Periodic Update: An Elemental Milestone


Memorizing the Periodic Table just got even harder.
On December 30, 2015 the International Union of Pure and Applied Chemistry, a scientific nongovernmental body, formally announced that four new elements will be added to the periodic table, rounding out the seventh row of this well-known chart.

The new elements are all classified as "super-heavy" radioactive substances, meaning they have more than 104 protons. They were created using particle accelerators and, like other super-heavy elements, exist for only a brief moment—as little as a fraction of a second—before decaying.

Periodic Table with Temporary Names for New Elements
The elements are known by temporary names based on the number of protons each contains in its nucleus: ununtrium (element 113), ununpentium (115), ununseptium (117), and ununoctium (118). According to the Union of Pure and Applied Chemistry (IUPAC), "the discoverers from Japan, Russia and the U.S.A. will now be invited to suggest permanent names and symbols."

New elements can be "named after a mythological concept, a mineral, a place or country, a property or a scientist," according to the IUPAC. The proposed names and symbols will be checked by the Inorganic Chemistry Division of IUPAC for consistency, translatability into other languages, possible prior historic use for other cases, etc. 
Then the names and two-letter symbols will be presented for public review for five months, before the highest body of IUPAC, the Council, will make a final decision on the names of these new chemical elements and their two-letter symbols and their introduction into the Periodic Table of the Elements.
Copernicus
This is the first time elements have been added to the table since 2011, reports the Wall Street Journal.
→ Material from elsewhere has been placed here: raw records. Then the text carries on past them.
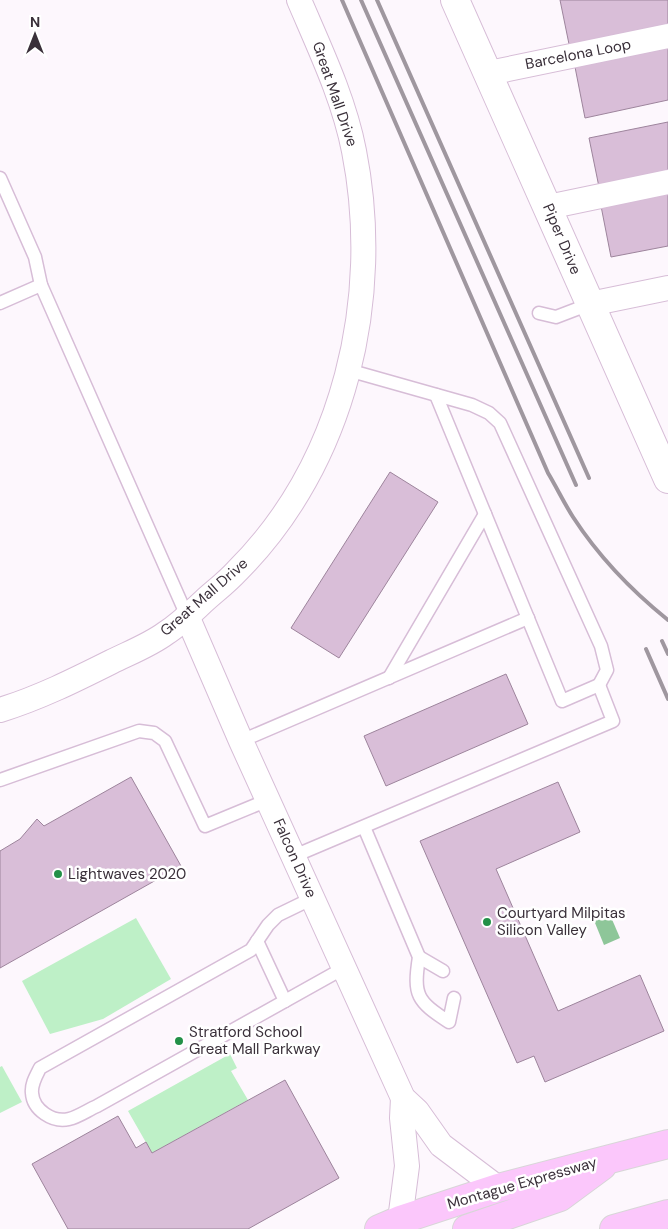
<svg xmlns="http://www.w3.org/2000/svg" width="668" height="1229" viewBox="0 0 668 1229" font-family="'DM Sans',sans-serif">
  <style>
    .green { fill: #bef0c7 }
    .water { fill: #8ec699 }
    .building { fill: #d9bed8; stroke: #9d849c }
    .lines { fill: none; stroke-linecap: round; stroke-linejoin: round }
    .service-casing { stroke: #d7bdd7; stroke-width: 15 }
    .minor-casing { stroke: #d7bdd7; stroke-width: 26 }
    .tertiary-casing { stroke: #d7bdd7; stroke-width: 30 }
    .trunk-casing { stroke: #d8d6d8; stroke-width: 30 }
    .service { stroke: #fff; stroke-width: 12 }
    .minor { stroke: #fff; stroke-width: 24 }
    .tertiary { stroke: #fff; stroke-width: 28 }
    .trunk { stroke: #fbc7fb; stroke-width: 28 }
    .rail { stroke: #9f979f; stroke-width: 4 }
    .poi-dot { fill: #239048; stroke: #fff; stroke-width: 2 }
    .labels { text-anchor: middle; dominant-baseline: central; stroke-width: 5; stroke-linejoin: round; paint-order: stroke }
    .street-label { font-size: 15px; fill: #3a303a; stroke: #fff }
    .poi-label { font-size: 15px; fill: #3a303a; stroke: #fff; text-anchor: start }
  </style>
  <rect width="100%" height="100%" fill="#fdf7fd"/>
  <g class="green">
    <polygon points="136,918 171,979 103,1019 50,1034 22,981"/>
    <polygon points="230,1054 237,1068 231,1071 248,1100 152,1153 128,1111"/>
    <polygon points="2,1066 22,1102 0,1113 0,1067"/>
  </g>
  <polygon class="water" points="608,910 620,938 604,945 593,918"/>
  <g class="building">
    <polygon points="560,0 668,0 668,28 570,49"/>
    <polygon points="668,48 668,100 585,118 575,67"/>
    <polygon points="668,122 668,173 599,187 589,138"/>
    <polygon points="668,192 668,246 611,257 601,206"/>
    <polygon points="390,472 438,502 339,658 291,628"/>
    <polygon points="506,674 528,724 386,786 364,736"/>
    <polygon points="131,777 181,866 0,968 0,851 20,839 37,819 44,826"/>
    <polygon points="558,782 580,832 496,869 558,1011 640,975 664,1031 545,1082 534,1056 517,1063 420,841"/>
    <polygon points="285,1080 339,1178 248,1229 68,1229 32,1164 118,1116 136,1148 146,1142 152,1153"/>
  </g>
  <g class="lines">
    <g class="service-casing">
      <g id="service">
        <polyline points="0,178 35,257 41,285 187,616"/>
        <polyline points="0,303 41,285"/>
        <polyline points="539,313 556,317 590,304"/>
        <polyline points="348,370 472,405 489,413 500,423 601,646 607,670 599,685"/>
        <polyline points="389,678 485,514"/>
        <polyline points="241,741 528,618"/>
        <polyline points="0,780 139,731 154,733 165,741 205,826 268,800"/>
        <path d="M364,827L419,957C413,996 417,1001 449,1022L454,998"/>
        <polyline points="294,856 613,721 599,685 562,701 436,395"/>
        <path d="M313,898L278,915L268,925L251,950L40,1068C36,1076 31,1084 32,1093C33,1110 53,1123 69,1119C78,1117 88,1110 97,1106L344,968"/>
        <polyline points="257,941 285,1001"/>
        <polyline points="419,957 443,971"/>
      </g>
    </g>
    <g class="minor-casing">
      <g id="minor">
        <polyline points="489,73 668,36"/>
        <polyline points="548,207 668,182"/>
        <polyline points="590,304 668,288"/>
        <polyline points="187,616 241,741 403,1098 417,1111 441,1145 498,1188"/>
        <path d="M0,710C39,698 75,680 111,662C129,653 150,645 166,633C180,624 192,612 204,601C215,591 227,582 237,571C345,463 383,298 354,151C344,99 320,49 299,0"/>
        <polyline points="400,1220 407,1166 402,1118 403,1098"/>
      </g>
    </g>
    <g class="tertiary-casing">
      <polyline id="tertiary" points="455,0 668,479"/>
    </g>
    <g class="trunk-casing">
      <g id="trunk">
        <polyline points="379,1229 400,1220 498,1188 668,1144"/>
        <polyline points="467,1229 560,1197 602,1166"/>
        <polyline points="614,1229 668,1214"/>
      </g>
    </g>
    <use href="#service" class="service"/>
    <use href="#minor" class="minor"/>
    <use href="#tertiary" class="tertiary"/>
    <use href="#trunk" class="trunk"/>
    <g class="rail">
      <path d="M342,0L548,473C557,488 564,503 573,517C599,557 632,591 668,620"/>
      <polyline points="361,0 576,485"/>
      <polyline points="377,0 589,478"/>
      <polyline points="662,641 668,654"/>
      <polyline points="646,649 668,699"/>
    </g>
  </g>
  <g class="poi-dot">
    <circle cx="58" cy="874" r="5"/>
    <circle cx="487" cy="922" r="5"/>
    <circle cx="179" cy="1041" r="5"/>
  </g>
  <g class="labels">
    <g class="street-label">
      <text transform="translate(578 54) rotate(-11)">Barcelona Loop</text>
      <text transform="translate(335 94) rotate(71)">Great Mall Drive</text>
      <text transform="translate(562 239) rotate(67)">Piper Drive</text>
      <text transform="translate(204 597) rotate(-41)">Great Mall Drive</text>
      <text transform="translate(295 858) rotate(66)">Falcon Drive</text>
      <text transform="translate(522 1183) rotate(-16)">Montague Expressway</text>
    </g>
    <g class="poi-label">
      <text x="68" y="874">Lightwaves 2020</text>
      <text x="497" y="913">Courtyard Milpitas<tspan x="497" dy="17">Silicon Valley</tspan></text>
      <text x="189" y="1032">Stratford School<tspan x="189" dy="17">Great Mall Parkway</tspan></text>
    </g>
  </g>
  <g transform="translate(35 35)" stroke="#ffffff" stroke-width="4" paint-order="stroke">
  <path d="M0-4L9 19L0 12L-9 19Z" fill="#3a303a"/>
  <text y="-8" font-size="14" font-weight="bold" text-anchor="middle" fill="#3a303a">N</text>
  </g>
</svg>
The most recent addition to the periodic table was Element 112, formally named copernicium to honor Polish astronomer Nicolaus Copernicus.

Three of the elements—designated with atomic numbers of 115, 117 and 118—were first detected more than a decade ago by researchers at the Joint Institute for Nuclear Research in Russia and the Lawrence Livermore National Laboratory in California. The fourth, with an atomic number of 113, was discovered in 2004 by the Riken research institute in Japan, making it the first element to have been discovered in Asia. Kosuke Morita, who led the research, said his team searched for more than seven years for data to identify the element.


"We just never saw another event," he said. "I was not prepared to give up, however, as I believed that one day, if we persevered, luck would fall upon us again."

And so it did on August 12, 2012, when the group observed the crucial third event. Former Riken president and Nobel Laureate in chemistry Ryoji Noyori told the Guardian: "To scientists, this is of greater value than an Olympic gold medal".

"The chemistry community is eager to see its most cherished table finally being completed down to the seventh row. IUPAC has now initiated the process of formalizing names and symbols for these elements " said Professor Jan Reedijk, the President of the Inorganic Chemistry Division of IUPAC.

Unfortunately, as science teachers know, textbooks often don't keep up with the times. So it could be quite a few years before students see that completed seventh row in their chemistry textbooks.